◆ **Description of the task**
Show every line of the data where the word "times" can be found.

◆ **The data**
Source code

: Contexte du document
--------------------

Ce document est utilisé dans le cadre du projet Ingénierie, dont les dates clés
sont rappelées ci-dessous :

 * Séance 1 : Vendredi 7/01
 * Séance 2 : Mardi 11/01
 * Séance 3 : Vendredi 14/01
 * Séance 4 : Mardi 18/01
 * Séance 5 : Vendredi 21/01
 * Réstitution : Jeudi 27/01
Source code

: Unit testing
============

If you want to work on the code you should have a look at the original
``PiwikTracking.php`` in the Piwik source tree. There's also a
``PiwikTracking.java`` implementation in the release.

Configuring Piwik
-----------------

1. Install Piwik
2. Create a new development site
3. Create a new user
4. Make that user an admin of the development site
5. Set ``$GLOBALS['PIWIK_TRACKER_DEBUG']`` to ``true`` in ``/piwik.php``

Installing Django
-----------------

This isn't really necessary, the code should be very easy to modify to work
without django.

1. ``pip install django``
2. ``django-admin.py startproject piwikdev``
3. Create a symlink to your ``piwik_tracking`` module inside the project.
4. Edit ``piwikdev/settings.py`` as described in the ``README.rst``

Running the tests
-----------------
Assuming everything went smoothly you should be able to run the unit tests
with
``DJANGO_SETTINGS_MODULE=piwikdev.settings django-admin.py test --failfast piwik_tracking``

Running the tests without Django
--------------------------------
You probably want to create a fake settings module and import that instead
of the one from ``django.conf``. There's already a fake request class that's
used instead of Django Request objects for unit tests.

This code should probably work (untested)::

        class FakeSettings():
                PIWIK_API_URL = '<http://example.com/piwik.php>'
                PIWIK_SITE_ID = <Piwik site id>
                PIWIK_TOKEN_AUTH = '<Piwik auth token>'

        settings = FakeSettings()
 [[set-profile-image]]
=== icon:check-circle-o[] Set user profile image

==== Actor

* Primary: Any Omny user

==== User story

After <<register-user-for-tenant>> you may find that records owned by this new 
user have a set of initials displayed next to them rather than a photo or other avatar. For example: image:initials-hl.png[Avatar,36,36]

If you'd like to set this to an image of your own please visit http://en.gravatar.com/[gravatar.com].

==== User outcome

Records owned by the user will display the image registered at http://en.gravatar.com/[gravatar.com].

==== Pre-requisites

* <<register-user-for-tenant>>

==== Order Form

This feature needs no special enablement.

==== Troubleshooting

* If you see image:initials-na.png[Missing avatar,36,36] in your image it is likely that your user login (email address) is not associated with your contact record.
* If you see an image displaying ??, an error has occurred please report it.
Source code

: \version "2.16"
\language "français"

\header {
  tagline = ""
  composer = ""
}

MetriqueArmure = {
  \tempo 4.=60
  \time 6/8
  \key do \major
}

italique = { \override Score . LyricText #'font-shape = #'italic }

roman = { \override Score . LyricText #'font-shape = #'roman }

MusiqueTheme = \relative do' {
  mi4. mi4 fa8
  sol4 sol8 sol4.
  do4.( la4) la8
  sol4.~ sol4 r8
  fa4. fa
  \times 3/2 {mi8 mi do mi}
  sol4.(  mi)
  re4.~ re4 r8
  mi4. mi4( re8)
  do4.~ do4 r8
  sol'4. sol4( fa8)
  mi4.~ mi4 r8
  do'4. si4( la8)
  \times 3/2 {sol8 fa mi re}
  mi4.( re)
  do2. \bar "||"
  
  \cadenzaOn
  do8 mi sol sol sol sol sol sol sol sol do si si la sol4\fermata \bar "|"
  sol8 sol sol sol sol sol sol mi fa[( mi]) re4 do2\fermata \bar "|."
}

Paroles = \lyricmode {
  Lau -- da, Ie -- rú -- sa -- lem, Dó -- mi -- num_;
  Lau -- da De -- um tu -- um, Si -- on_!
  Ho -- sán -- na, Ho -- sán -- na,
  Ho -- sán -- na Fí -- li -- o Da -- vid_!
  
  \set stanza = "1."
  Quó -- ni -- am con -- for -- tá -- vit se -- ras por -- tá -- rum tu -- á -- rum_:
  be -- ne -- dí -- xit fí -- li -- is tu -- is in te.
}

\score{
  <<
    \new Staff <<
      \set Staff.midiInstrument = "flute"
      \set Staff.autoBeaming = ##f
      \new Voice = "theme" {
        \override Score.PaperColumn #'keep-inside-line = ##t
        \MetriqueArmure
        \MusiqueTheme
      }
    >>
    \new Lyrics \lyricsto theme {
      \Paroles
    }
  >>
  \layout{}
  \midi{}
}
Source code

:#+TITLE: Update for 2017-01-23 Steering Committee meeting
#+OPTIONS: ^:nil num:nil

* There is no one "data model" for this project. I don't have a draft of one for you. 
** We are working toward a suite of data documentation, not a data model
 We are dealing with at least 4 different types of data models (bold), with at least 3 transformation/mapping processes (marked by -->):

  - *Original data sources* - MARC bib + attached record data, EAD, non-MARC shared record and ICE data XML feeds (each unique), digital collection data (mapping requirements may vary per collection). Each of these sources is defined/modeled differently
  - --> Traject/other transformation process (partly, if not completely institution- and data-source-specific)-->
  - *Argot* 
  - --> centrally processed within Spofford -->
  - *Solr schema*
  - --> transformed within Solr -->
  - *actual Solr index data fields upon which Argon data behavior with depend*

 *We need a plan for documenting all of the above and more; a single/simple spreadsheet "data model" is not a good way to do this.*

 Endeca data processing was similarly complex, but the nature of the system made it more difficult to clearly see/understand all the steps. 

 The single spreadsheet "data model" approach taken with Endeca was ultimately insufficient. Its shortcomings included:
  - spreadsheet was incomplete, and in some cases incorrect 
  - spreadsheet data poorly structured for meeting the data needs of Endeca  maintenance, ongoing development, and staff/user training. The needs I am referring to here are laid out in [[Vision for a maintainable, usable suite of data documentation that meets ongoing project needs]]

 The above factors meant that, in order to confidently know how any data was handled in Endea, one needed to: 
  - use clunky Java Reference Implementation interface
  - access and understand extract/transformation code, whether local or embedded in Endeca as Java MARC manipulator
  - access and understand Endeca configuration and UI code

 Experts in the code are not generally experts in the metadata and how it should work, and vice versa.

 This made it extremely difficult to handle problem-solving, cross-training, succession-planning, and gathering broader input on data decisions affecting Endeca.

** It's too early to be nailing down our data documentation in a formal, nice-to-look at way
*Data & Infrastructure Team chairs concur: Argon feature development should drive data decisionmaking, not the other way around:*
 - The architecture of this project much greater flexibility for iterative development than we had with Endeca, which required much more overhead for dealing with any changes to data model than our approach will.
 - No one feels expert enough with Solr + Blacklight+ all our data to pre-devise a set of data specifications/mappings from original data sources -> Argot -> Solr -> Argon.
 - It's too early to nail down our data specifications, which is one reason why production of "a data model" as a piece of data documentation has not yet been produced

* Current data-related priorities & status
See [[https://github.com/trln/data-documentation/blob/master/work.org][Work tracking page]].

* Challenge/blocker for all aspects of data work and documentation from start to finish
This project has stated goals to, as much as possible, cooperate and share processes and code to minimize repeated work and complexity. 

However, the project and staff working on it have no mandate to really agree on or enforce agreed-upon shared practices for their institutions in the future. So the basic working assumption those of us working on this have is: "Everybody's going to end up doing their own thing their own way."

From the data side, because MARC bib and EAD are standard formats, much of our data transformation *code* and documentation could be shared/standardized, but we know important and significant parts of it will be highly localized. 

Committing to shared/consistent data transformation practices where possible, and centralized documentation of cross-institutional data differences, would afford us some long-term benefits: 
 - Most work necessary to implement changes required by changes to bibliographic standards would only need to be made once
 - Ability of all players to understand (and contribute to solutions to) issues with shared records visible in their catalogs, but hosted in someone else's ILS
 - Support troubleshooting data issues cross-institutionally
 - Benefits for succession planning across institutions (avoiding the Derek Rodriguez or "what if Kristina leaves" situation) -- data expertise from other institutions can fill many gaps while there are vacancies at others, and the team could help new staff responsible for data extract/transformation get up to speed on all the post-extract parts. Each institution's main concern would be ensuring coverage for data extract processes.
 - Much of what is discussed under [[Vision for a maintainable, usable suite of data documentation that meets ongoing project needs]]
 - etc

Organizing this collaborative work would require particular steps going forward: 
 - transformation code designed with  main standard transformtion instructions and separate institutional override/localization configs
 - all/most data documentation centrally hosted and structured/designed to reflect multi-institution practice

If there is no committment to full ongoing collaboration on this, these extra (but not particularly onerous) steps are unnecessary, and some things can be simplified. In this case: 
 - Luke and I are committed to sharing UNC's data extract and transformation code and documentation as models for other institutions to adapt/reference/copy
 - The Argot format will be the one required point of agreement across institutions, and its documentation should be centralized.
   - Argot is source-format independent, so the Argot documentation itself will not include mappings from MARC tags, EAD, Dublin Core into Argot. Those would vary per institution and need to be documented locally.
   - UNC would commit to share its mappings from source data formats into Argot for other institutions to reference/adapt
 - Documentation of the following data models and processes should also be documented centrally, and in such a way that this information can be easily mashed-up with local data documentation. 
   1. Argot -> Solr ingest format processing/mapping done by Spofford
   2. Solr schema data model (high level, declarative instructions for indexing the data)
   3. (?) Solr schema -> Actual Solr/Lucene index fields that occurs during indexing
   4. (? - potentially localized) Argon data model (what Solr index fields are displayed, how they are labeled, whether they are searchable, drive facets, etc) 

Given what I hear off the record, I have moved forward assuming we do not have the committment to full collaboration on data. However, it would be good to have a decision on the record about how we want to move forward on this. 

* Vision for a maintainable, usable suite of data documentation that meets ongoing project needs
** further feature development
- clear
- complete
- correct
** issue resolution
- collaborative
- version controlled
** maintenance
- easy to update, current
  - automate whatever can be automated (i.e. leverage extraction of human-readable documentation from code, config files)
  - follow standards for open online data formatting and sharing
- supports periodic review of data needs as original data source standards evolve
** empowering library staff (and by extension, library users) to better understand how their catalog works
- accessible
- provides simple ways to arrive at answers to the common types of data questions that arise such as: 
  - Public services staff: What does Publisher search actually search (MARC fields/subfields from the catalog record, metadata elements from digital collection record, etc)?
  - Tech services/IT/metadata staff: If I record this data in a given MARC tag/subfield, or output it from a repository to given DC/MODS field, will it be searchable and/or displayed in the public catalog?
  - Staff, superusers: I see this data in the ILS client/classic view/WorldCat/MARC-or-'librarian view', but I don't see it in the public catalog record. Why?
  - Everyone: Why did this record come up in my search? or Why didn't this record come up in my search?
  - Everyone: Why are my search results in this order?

◆ **Task answer**
  \times 3/2 {mi8 mi do mi}
  \times 3/2 {sol8 fa mi re}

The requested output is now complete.